ACTIVITY: In the data that follows, how many lines contain the word "Susan"? Give only that number.

[Collected data]
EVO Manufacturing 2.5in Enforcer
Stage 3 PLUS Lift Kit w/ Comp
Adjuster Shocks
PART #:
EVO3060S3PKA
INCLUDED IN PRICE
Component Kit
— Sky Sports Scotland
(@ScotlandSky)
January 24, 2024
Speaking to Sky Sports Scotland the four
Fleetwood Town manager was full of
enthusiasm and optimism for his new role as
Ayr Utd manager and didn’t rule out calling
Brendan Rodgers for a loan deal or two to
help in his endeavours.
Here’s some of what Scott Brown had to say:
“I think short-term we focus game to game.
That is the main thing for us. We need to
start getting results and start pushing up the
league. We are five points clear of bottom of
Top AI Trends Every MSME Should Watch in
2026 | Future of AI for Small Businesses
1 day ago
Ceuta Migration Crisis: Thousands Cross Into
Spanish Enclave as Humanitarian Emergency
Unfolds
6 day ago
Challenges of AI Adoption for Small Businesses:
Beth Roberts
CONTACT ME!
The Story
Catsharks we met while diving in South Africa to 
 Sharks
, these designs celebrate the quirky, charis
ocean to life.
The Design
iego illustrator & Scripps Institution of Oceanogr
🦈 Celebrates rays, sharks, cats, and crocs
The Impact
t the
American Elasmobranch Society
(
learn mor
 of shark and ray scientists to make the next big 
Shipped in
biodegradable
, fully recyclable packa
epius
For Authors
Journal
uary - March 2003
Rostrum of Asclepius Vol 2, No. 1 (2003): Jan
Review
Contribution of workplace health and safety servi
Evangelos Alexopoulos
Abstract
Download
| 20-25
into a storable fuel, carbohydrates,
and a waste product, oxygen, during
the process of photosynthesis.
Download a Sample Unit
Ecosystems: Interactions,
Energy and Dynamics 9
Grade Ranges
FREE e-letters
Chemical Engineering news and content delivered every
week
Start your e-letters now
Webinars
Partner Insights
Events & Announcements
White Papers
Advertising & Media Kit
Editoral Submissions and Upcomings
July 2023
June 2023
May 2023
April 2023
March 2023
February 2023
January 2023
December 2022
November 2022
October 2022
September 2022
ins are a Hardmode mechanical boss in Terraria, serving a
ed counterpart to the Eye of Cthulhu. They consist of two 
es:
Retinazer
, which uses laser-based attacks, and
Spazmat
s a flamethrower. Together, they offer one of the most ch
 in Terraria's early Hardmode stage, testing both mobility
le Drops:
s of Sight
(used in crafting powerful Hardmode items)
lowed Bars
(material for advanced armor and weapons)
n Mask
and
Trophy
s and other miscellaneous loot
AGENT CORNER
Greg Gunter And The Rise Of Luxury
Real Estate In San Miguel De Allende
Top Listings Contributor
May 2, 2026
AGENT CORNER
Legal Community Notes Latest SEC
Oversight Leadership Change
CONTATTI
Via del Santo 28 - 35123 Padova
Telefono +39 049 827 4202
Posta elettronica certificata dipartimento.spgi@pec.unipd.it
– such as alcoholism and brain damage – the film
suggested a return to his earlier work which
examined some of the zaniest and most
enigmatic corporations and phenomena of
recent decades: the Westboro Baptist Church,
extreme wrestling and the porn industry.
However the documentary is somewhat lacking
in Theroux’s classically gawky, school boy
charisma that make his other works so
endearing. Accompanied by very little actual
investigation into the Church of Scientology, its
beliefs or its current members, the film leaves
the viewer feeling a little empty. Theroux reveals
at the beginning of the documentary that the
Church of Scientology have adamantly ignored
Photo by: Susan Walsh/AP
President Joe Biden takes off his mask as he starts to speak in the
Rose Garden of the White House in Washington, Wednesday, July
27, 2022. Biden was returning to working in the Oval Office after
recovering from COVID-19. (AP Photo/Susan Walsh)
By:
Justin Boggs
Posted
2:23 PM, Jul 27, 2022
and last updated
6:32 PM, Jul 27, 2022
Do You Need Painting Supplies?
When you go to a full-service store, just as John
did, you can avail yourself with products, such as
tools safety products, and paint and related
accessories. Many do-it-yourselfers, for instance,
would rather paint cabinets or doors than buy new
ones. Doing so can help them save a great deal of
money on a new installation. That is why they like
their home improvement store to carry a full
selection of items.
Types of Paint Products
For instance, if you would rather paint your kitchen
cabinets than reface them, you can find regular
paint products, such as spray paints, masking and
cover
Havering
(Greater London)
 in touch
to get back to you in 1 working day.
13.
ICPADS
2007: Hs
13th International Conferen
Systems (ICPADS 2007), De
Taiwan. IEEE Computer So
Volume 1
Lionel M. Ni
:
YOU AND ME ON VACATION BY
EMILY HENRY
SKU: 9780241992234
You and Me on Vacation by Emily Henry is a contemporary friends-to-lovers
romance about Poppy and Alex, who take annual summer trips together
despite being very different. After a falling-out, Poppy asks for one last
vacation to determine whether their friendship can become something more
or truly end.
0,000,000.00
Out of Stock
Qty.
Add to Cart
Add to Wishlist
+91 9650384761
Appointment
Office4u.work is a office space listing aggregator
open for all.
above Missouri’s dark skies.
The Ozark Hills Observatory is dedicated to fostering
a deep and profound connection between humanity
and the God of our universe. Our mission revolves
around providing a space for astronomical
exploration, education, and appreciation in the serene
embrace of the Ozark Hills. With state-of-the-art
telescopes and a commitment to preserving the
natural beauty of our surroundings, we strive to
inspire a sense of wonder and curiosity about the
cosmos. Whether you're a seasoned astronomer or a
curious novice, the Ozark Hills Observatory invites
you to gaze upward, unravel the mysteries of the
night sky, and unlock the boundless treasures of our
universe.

ANSWER BOX: 2